Gravestone of Richard Wolfe, Saint Columba Cemetery, Ottawa, Illinois (Find a Grave / The VanFleets)

Gravestone of Richard Wolfe, Saint Columba Cemetery, Ottawa, Illinois (Find a Grave / The VanFleets)

RICHARD WOLFE (1815–1906)

Richard Wolfe was born in Listowel, County Kerry, Ireland, and baptized on July 16, 1815, in the Diocese of Kerry, Parish of Lixnaw. His parents were Richard James Wolfe and Johanna Relihan Wolfe. His baptismal sponsors were Richard Wolfe and Mary Connel. (Wolfe’s gravestone lists his birth year as 1807.)

Wolfe had at least nine siblings: James Richard (b. 1800), Maurice Richard (b. 1802), John Richard (b. 1809), Ellen (b. ca. 1810), Thomas Richard (b. 1811), Johanna (b. 1812),  Margaret Ellen (b. 1818), Edward (b. 1821), and Patrick (b. 1822).

On February 26, 1838, he married Mary Carney, of Listowel, in Abbeydorney, a small village just north of Tralee, County Kerry. Witnesses were Richard Wolfe and Maurice Eagan. Carney’s surname may originally have been Kearney. The couple had eight children: Margaret (b. 1841), John (b. 1845), Richard “Dick” (b. 1847), Michael (b. ca. 1848), Sarah Elizabeth(b. 1854), Ellen V. “Nellie” (b. ca. 1856), James (b. ca. 1858), and James R. (b. 1863). The first James died sometime before 1862.

Wolfe, his wife, and several of their children immigrated to the United States, arriving in New York City aboard the Liverpool on November 10, 1849. Built by Brown and Bell of New York in 1843 and, in 1849, owned by Grinnell, Minturn, and Company, the Liverpool was quite large: three decks and more than 1,400 tons. The ship carried between 600 and 700 passengers and completed its run from Liverpool to New York in just over two weeks.

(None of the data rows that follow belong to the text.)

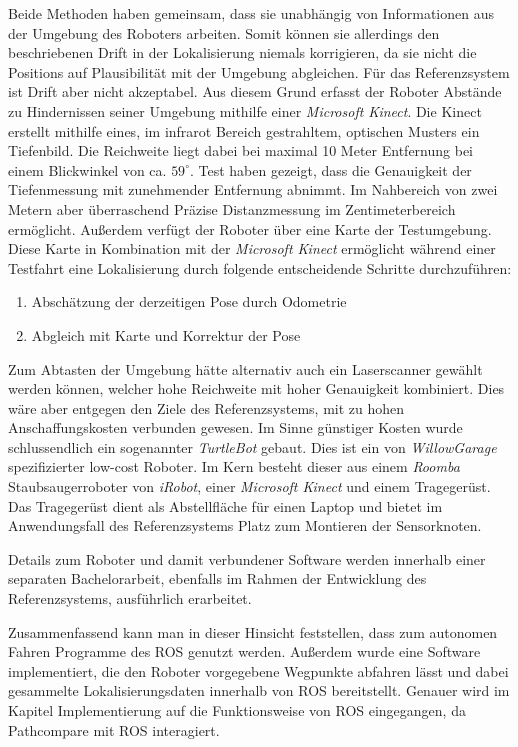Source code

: Beide Methoden haben gemeinsam, dass sie unabhängig von Informationen aus der
Umgebung des Roboters arbeiten. Somit können sie allerdings den beschriebenen
Drift in der Lokalisierung niemals korrigieren, da sie nicht die Positions auf
Plausibilität mit der Umgebung abgleichen.  Für das Referenzsystem ist Drift
aber nicht akzeptabel. Aus diesem Grund erfasst der Roboter Abstände zu
Hindernissen seiner Umgebung mithilfe einer \textit{Microsoft Kinect}. Die
Kinect erstellt mithilfe eines, im infrarot Bereich gestrahltem, optischen
Musters ein Tiefenbild.  Die Reichweite liegt dabei bei maximal 10 Meter
Entfernung bei einem Blickwinkel von ca. $59^{\circ}$.
Test haben gezeigt, dass die Genauigkeit der Tiefenmessung mit zunehmender
Entfernung abnimmt. Im Nahbereich von zwei Metern aber überraschend Präzise
Distanzmessung im Zentimeterbereich ermöglicht.  Außerdem verfügt der Roboter
über eine Karte der Testumgebung. Diese Karte in Kombination mit der
\textit{Microsoft Kinect} ermöglicht während einer Testfahrt eine Lokalisierung
durch folgende entscheidende Schritte durchzuführen:

\begin{enumerate}
  \item Abschätzung der derzeitigen Pose durch Odometrie
  \item Abgleich mit Karte und Korrektur der Pose
\end{enumerate}

Zum Abtasten der Umgebung hätte alternativ auch ein Laserscanner gewählt werden
können, welcher hohe Reichweite mit hoher Genauigkeit kombiniert. Dies wäre
aber entgegen den Ziele des Referenzsystems, mit zu hohen Anschaffungskosten
verbunden gewesen. Im Sinne günstiger Kosten wurde schlussendlich ein
sogenannter \textit{TurtleBot} gebaut. Dies ist ein von \textit{WillowGarage}
spezifizierter low-cost Roboter.
Im Kern besteht dieser aus einem \textit{Roomba} Staubsaugerroboter von \textit{iRobot}, 
einer \textit{Microsoft Kinect} und einem Tragegerüst. Das Tragegerüst dient als
Abstellfläche für einen Laptop und bietet im Anwendungsfall des Referenzsystems
Platz zum Montieren der Sensorknoten.

Details zum Roboter und damit verbundener Software werden 
innerhalb einer separaten Bachelorarbeit, ebenfalls im Rahmen der
Entwicklung des Referenzsystems, ausführlich erarbeitet.

Zusammenfassend kann man in dieser Hinsicht feststellen, dass zum autonomen Fahren
Programme des \gls{ROS} genutzt werden. Außerdem wurde eine Software implementiert,
die den Roboter vorgegebene Wegpunkte abfahren lässt und dabei gesammelte
Lokalisierungsdaten innerhalb von \gls{ROS} bereitstellt. Genauer wird im
Kapitel Implementierung auf die Funktionsweise von \gls{ROS} eingegangen, da
Pathcompare mit ROS interagiert.

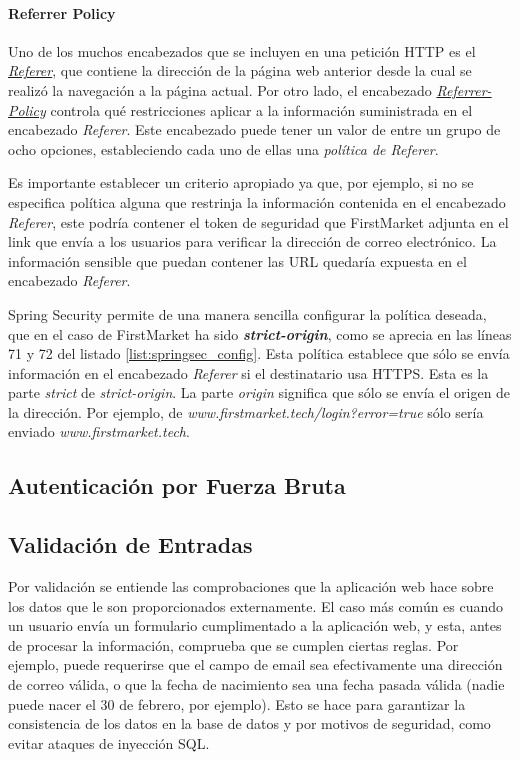 \documentclass[a4paper]{article}
\begin{document}
	\paragraph{Referrer  Policy}
	Uno de los muchos encabezados que se incluyen en una petición HTTP es el \href{https://developer.mozilla.org/en-US/docs/Web/HTTP/Headers/Referer}{\emph{Referer}}, que contiene la dirección de la página web anterior desde la cual se realizó la navegación a la página actual. Por otro lado, el encabezado \href{https://developer.mozilla.org/en-US/docs/Web/HTTP/Headers/Referrer-Policy}{\emph{Referrer-Policy}} controla qué restricciones aplicar a la información suministrada en el encabezado \emph{Referer}. Este encabezado puede tener un valor de entre un grupo de ocho opciones, estableciendo cada uno de ellas una \emph{política de Referer}.
	
	Es importante establecer un criterio apropiado ya que, por ejemplo, si no se especifica política alguna que restrinja la información contenida en el encabezado \emph{Referer}, este podría contener el token de seguridad que FirstMarket adjunta en el link que envía a los usuarios para verificar la dirección de correo electrónico. La información sensible que puedan contener las URL quedaría expuesta en el encabezado \emph{Referer}.
	
	Spring Security permite de una manera sencilla configurar la política deseada, que en el caso de FirstMarket ha sido \textbf{\emph{strict-origin}}, como se aprecia en las líneas 71 y 72 del listado \ref{list:springsec_config}. Esta política establece que sólo se envía información en el encabezado \emph{Referer} si el destinatario usa HTTPS. Esta es la parte \emph{strict} de \emph{strict-origin}. La parte \emph{origin} significa que sólo se envía el origen de la dirección. Por ejemplo, de \emph{www.firstmarket.tech/login?error=true} sólo sería enviado \emph{www.firstmarket.tech}.
	
	\subsection{Autenticación por Fuerza Bruta}
	\subsection{Validación de Entradas}
	Por validación se entiende las comprobaciones que la aplicación web hace sobre los datos que le son proporcionados externamente. El caso más común es cuando un usuario envía un formulario cumplimentado a la aplicación web, y esta, antes de procesar la información, comprueba que se cumplen ciertas reglas. Por ejemplo, puede requerirse que el campo de email sea efectivamente una dirección de correo válida, o que la fecha de nacimiento sea una fecha pasada válida (nadie puede nacer el 30 de febrero, por ejemplo). Esto se hace para garantizar la consistencia de los datos en la base de datos y por motivos de seguridad, como evitar ataques de inyección SQL.
	
\end{document}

Other Wolfe relatives had already immigrated and settled in LaSalle County, Illinois, including Richard Wolfe’s brother John and his first cousin Maurice, who sailed together in 1847. (Brothers Richard and John Wolfe shared a grandfather with Maurice Wolfe: James M. “The Barrister” Wolfe.) Wolfe’s brother, Maurice Richard, immigrated in 1849, arriving in September. While brother John and cousin Maurice moved on to Clinton County, Iowa, Richard Wolfe and his brother Maurice Richard remained in Illinois.

The 1860 federal census identifies Richard Wolfe as a distiller.

Mary Carney Wolfe died of heart failure on November 21, 1893. The federal census of 1900 fins Richard Wolfe living in the home of his daughter, Margaret Farrell, and describes him as a rectifier of spirits.

Wolfe died on September 12, 1906, and is buried with his wife in Saint Columba Cemetery, in Ottawa, Illinois.